357. La condition précise que s’il y a lieu, des rapports audités doivent être soumis, si bien qu’ils ne devraient pas engendrer de coûts supplémentaires.

Décision

358. Compte tenu des éléments précités, la condition de licence sur l’exigence d’un rapport annuel s’appliquera telle que proposée. Les exigences s’appliquant aux titulaires de licence pourraient changer au cours de la période de validité de 20 ans de la licence. Dès lors, les exigences liées à cette condition de licence pourraient être modifiées après la communication d’avis à tous les titulaires de licence avant la fin de l’exercice pertinent.

Le titulaire de licence doit soumettre un rapport annuel pour chaque année de la période de validité de la licence comprenant les renseignements suivants :

  • une déclaration indiquant la conformité continue avec toutes les conditions de licence;
  • l'information actualisée concernant la mise en service et l'utilisation du spectre dans la zone couverte par la licence;
  • les états financiers existants audités accompagnés d'un rapport du vérificateur;
  • un rapport des dépenses en recherche et développement, tel qu’il est établi dans les conditions de licence. Industrie Canada se réserve le droit de demander, à sa discrétion, un état de dépenses en R-D audité, accompagné d'un rapport du vérificateur;
  • les documents financiers à l’appui dans lesquels les titulaires de licence demandent une exemption fondée sur un revenu annuel brut inférieur à cinq millions de dollars;
  • une copie de tout rapport annuel d'entreprise existant pour l'exercice financier du titulaire de licence et portant sur l'autorisation;
  • les autres informations liées à la licence indiquées dans tout avis de mise à jour des exigences en matière de rapport communiqué par Industrie Canada.

Les rapports et les déclarations doivent tous être certifiés par un dirigeant de l'entreprise et soumis, par écrit, dans les 120 jours suivant la fin de l'exercice financier du titulaire de licence. Les renseignements confidentiels fournis seront traités conformément au paragraphe 20(1) de la Loi sur l'accès à l'information.
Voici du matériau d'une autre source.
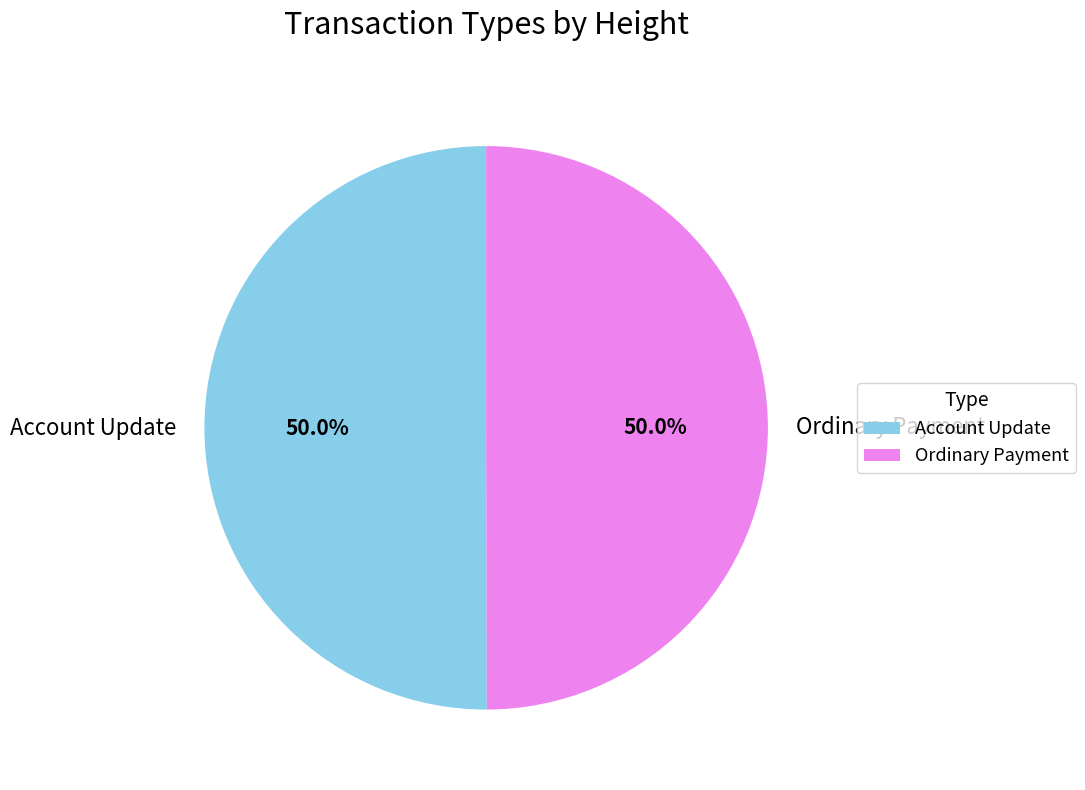

What percentage is the Ordinary Payment slice, to the nearest percent?

50%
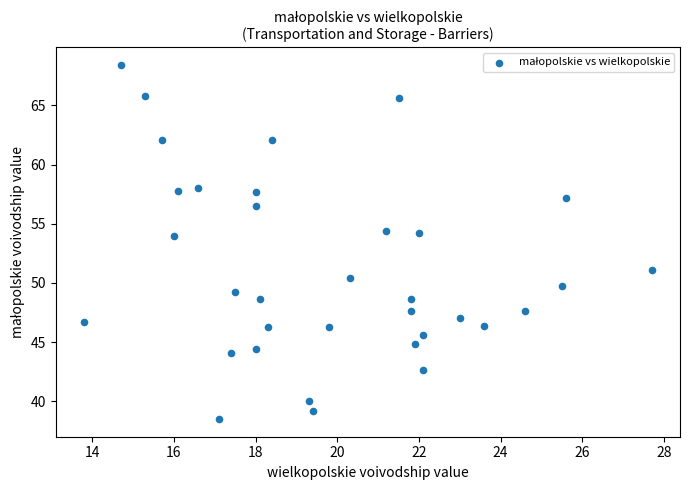

What is the range of Y values (max minus min)?

29.9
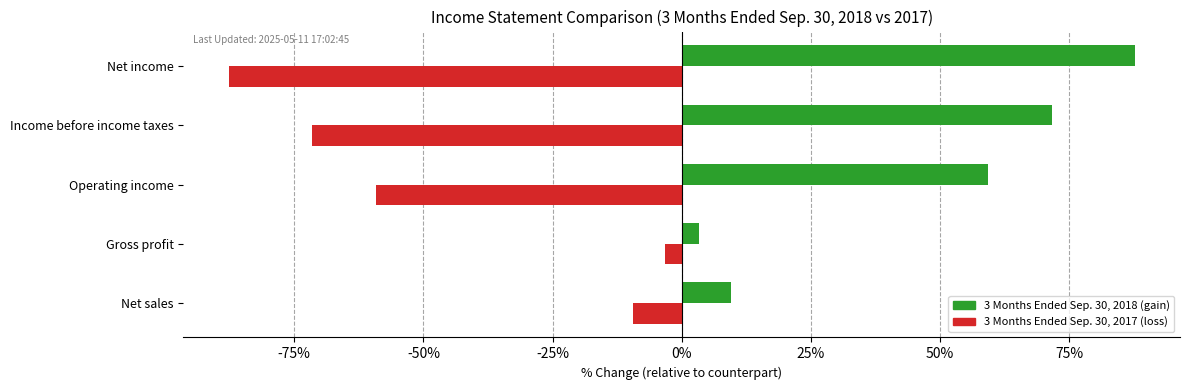

What is the maximum value shown in the chart?

87.7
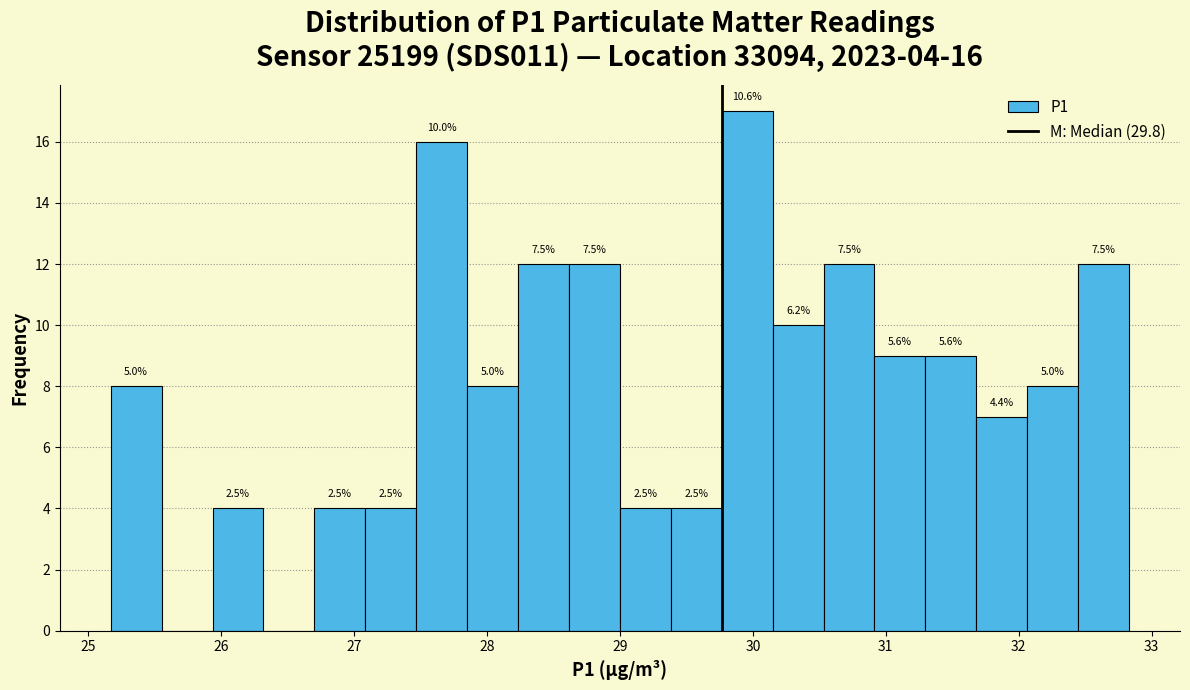

Read against the x-axis, roughly where is the centre of the tallest bar?

30.0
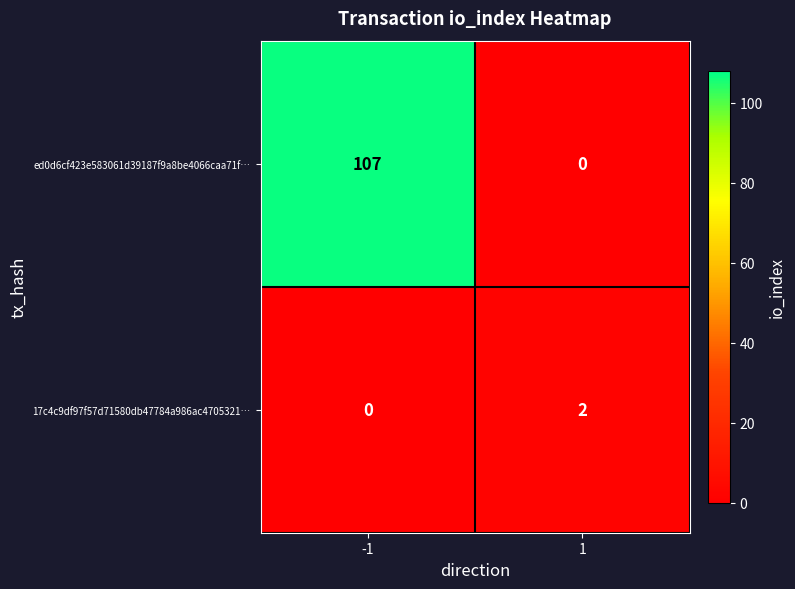

What is the difference between the maximum and minimum values in the ed0d6cf423e583061d39187f9a8be4066caa71f… series?

107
Les rapports doivent être soumis à Industrie Canada à l’adresse suivante :

Gestionnaire, Réseaux émergents
Direction générale des opérations de la gestion du spectre
Industrie Canada
300, rue Slater, 15e étage
Ottawa (Ontario)
K1A 0C8

359. Lorsqu’un titulaire détient plusieurs licences, les rapports devraient être ventilés par zone de service. Cette information, y compris le degré de mise en œuvre et d’utilisation du spectre, est importante pour nombre de raisons, notamment l’analyse du rendement individuel de chaque titulaire de licence par rapport à ses conditions de licence, et la surveillance de l’efficacité de ces conditions quant à l’atteinte des objectifs stratégiques liés à la bande et quant à l’intention d’Industrie Canada que le spectre soit déployé en temps opportun au profit des Canadiens et des Canadiennes.



6.17 Modifications

360. Conformément aux licences de spectre dans les autres bandes, une condition de licence concernant les modifications s’appliquera également comme suit :

361. Le ministre de l’Industrie conserve le pouvoir discrétionnaire de modifier en tout temps les présentes conditions de licence.